I spent today just trying to get a good amount of alone time. My health has been improving slowly. The cough is still there, but it isn’t as bad as it’s been over the week. The dizziness still persists slightly, which tells me that whatever it is is bacterial, and that the bacteria is losing the war. Anyway, I spent the day at home just resting. Even though it was hot outside, I turned off the air conditioning, closed the blinds, opened the windows and just let the air in. Yeah, the inside of my place got really hot, reaching temps above 30°C, but I didn’t mind sweating it out. I figured that it would be better for battling the bacteria.

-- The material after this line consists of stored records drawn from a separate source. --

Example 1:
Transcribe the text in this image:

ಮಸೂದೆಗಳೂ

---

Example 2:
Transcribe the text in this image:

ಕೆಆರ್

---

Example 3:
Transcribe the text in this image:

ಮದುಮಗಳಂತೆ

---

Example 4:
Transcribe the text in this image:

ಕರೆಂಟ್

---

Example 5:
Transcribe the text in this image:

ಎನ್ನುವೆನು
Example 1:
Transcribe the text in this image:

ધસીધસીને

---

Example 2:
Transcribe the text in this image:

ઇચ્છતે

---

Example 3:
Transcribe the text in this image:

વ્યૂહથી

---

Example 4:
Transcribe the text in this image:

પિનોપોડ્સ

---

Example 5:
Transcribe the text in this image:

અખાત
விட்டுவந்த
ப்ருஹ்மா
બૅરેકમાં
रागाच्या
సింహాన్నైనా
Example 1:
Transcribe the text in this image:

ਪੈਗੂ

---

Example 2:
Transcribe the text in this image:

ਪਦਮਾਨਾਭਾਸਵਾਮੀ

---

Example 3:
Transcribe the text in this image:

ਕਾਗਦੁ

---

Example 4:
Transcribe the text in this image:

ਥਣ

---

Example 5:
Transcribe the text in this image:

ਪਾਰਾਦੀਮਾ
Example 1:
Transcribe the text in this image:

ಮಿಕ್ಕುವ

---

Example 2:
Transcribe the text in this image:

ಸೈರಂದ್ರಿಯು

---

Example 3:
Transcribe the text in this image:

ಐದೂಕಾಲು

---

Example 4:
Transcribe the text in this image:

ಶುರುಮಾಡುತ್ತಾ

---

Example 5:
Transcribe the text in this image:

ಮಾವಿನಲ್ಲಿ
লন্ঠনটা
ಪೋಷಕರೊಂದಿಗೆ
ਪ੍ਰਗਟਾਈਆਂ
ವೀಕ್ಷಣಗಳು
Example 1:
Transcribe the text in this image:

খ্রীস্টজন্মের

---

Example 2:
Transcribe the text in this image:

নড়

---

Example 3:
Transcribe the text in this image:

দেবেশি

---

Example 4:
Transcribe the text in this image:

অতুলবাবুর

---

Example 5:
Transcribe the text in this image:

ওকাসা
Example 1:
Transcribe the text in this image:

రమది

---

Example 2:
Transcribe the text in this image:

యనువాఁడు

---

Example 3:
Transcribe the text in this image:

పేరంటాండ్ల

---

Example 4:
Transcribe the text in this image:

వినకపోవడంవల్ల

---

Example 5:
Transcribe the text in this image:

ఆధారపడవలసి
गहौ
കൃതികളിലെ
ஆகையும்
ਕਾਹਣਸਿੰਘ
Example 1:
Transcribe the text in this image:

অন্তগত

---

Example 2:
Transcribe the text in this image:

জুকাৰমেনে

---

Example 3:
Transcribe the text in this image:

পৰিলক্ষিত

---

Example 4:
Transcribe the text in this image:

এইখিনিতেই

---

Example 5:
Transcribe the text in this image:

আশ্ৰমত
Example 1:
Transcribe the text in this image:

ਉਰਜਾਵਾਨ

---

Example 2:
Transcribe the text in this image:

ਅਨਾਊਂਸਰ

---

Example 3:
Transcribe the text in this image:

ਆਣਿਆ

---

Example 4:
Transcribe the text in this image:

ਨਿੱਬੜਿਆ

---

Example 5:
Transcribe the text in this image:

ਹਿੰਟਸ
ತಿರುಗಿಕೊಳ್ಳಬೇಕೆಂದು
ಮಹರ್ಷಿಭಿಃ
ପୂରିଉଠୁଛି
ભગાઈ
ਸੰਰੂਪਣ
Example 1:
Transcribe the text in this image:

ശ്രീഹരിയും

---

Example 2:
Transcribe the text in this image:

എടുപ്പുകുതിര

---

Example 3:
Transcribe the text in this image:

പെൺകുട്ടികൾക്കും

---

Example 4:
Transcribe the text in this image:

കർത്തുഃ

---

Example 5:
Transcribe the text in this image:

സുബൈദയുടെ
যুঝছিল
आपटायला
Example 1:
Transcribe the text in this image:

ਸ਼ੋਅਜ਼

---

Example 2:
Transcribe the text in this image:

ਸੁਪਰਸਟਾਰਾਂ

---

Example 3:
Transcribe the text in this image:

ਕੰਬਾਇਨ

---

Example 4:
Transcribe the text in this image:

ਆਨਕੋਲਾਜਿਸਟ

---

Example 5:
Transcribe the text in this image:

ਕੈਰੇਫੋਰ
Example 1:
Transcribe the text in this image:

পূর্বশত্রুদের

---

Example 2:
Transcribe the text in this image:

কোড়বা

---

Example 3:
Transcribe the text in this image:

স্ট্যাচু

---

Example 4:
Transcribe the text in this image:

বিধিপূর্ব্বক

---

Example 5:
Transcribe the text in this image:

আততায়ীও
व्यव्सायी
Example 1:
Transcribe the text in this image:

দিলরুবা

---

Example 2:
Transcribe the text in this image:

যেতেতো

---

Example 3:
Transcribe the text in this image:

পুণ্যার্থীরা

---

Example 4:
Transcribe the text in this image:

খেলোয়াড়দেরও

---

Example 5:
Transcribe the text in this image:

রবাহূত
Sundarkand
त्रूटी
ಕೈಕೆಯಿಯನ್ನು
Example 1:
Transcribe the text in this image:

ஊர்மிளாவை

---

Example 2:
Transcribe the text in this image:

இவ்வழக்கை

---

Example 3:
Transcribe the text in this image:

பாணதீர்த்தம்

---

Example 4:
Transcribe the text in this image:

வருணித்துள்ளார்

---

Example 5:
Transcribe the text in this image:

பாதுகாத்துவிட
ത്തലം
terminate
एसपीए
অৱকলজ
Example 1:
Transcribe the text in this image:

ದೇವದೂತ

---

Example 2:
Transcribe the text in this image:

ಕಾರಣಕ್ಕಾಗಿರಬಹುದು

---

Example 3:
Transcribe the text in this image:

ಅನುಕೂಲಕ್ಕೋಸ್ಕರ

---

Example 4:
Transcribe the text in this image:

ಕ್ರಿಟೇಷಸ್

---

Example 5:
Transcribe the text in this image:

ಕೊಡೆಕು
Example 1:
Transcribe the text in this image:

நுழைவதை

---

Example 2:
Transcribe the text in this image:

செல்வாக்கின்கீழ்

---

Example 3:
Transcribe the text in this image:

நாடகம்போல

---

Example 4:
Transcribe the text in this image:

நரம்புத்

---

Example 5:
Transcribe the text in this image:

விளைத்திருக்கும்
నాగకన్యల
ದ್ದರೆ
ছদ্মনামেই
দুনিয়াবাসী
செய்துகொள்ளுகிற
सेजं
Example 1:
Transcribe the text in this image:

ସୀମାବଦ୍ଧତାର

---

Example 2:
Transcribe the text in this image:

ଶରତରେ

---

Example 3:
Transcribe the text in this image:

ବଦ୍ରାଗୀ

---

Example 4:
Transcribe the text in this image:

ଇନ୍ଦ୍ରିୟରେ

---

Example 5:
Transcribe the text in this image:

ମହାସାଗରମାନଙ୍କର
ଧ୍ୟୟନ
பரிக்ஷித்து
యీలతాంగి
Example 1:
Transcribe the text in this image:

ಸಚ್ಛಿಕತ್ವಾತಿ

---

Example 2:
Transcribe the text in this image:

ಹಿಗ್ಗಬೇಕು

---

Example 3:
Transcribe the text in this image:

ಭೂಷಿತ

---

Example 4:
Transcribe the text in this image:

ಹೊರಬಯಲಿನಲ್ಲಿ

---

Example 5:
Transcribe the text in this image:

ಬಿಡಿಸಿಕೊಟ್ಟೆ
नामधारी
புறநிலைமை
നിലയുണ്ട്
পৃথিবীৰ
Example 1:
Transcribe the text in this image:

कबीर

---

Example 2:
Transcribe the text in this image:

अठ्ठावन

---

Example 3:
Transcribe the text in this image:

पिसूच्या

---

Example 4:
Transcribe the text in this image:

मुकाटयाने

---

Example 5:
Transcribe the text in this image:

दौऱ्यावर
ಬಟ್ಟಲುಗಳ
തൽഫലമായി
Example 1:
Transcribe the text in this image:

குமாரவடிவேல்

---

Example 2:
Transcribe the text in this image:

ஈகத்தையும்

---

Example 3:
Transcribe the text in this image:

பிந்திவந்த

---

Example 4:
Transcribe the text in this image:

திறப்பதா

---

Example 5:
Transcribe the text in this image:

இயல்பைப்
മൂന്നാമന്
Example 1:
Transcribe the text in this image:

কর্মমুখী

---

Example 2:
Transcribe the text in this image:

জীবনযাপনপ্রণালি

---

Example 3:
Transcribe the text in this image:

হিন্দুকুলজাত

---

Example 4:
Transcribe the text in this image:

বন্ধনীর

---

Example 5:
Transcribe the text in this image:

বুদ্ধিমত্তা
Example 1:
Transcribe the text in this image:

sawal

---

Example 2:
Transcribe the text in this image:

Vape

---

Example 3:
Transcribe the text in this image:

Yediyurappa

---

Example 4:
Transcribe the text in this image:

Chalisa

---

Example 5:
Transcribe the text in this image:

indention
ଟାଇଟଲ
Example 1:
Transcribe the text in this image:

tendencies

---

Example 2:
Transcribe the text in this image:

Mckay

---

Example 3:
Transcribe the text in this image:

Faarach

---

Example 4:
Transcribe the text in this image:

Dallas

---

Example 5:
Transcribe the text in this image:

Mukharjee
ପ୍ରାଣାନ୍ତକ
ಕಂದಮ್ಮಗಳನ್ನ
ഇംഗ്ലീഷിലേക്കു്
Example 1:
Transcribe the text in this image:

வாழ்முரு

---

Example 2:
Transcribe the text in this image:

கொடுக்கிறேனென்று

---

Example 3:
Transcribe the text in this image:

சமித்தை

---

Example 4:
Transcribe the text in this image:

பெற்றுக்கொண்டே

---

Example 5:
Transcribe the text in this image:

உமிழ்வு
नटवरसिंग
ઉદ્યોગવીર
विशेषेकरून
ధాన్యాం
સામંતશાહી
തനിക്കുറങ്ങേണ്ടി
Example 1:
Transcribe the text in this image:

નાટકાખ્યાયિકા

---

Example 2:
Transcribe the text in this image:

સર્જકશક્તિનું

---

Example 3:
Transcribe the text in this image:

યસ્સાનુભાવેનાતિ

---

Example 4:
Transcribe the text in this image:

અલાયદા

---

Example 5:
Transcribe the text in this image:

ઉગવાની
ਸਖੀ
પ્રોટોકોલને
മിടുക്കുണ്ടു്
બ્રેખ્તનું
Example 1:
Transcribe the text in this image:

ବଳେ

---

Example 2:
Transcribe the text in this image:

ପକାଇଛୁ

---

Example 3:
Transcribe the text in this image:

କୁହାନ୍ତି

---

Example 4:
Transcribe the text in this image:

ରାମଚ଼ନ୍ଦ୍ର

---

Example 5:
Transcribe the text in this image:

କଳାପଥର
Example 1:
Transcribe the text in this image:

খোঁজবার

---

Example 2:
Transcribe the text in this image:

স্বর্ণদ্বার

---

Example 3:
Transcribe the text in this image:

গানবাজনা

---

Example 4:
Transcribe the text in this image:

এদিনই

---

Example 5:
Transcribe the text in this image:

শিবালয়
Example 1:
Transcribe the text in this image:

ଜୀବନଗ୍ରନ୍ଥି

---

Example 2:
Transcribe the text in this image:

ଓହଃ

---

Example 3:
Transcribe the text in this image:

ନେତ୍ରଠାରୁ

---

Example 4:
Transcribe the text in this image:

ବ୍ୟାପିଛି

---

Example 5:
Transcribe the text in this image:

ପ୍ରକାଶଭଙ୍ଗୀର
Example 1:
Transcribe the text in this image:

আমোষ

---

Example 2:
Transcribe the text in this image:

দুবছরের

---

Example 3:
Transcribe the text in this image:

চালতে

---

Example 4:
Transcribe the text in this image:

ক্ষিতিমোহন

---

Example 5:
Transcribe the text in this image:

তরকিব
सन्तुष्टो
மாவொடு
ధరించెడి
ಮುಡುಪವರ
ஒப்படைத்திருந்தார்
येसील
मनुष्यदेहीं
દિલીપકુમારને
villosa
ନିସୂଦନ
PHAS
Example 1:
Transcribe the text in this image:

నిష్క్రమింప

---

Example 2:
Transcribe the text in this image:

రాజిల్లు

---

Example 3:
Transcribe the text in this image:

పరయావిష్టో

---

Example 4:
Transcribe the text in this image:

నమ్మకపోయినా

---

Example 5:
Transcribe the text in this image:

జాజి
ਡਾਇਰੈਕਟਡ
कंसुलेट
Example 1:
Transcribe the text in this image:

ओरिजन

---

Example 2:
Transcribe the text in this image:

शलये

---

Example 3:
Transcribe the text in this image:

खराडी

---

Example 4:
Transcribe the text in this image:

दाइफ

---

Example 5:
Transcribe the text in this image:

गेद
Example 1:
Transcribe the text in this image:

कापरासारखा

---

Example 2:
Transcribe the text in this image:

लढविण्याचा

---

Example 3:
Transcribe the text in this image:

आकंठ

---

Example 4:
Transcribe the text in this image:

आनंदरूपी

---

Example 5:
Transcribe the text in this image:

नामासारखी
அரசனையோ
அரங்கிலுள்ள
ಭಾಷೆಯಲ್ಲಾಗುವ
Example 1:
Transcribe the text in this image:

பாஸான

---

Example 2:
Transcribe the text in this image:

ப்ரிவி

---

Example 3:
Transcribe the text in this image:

On a day like today, I should have gone out. I missed my run because I didn’t want to take any chances and lower my immunity while I’m fighting a war. I didn’t go to a planned day at the park because I didn’t want to spread illness to a young toddler. I didn’t go to church because being in close quarters with people and shaking hands is in poor taste when you’re ill. I could have spent the day cramming on Java and recovering the skills I picked up years ago in university, but in the grand scheme of things that was lower priority than letting my mind rest. No, I spent the day in the living room and bedroom, recovering as best I could. Something like this might have made me feel guilty, but not this time. I need to honour myself more often. Once in a while the needs of the world need to take a backseat to my well-being.
Tomorrow I return to the real world. After regrouping this weekend, I feel like I’m ready to face the week with a new sense of purpose. Maybe over the past months I feel like my fire has been dim, but right now I feel like my fire is ready to burn brightly. Perhaps all I needed was a bit of time to be a hermit and tend to the flame, know what I mean? It remains to be seen whether I’ll actually burn like I want to, but the intention is there. I’m ready.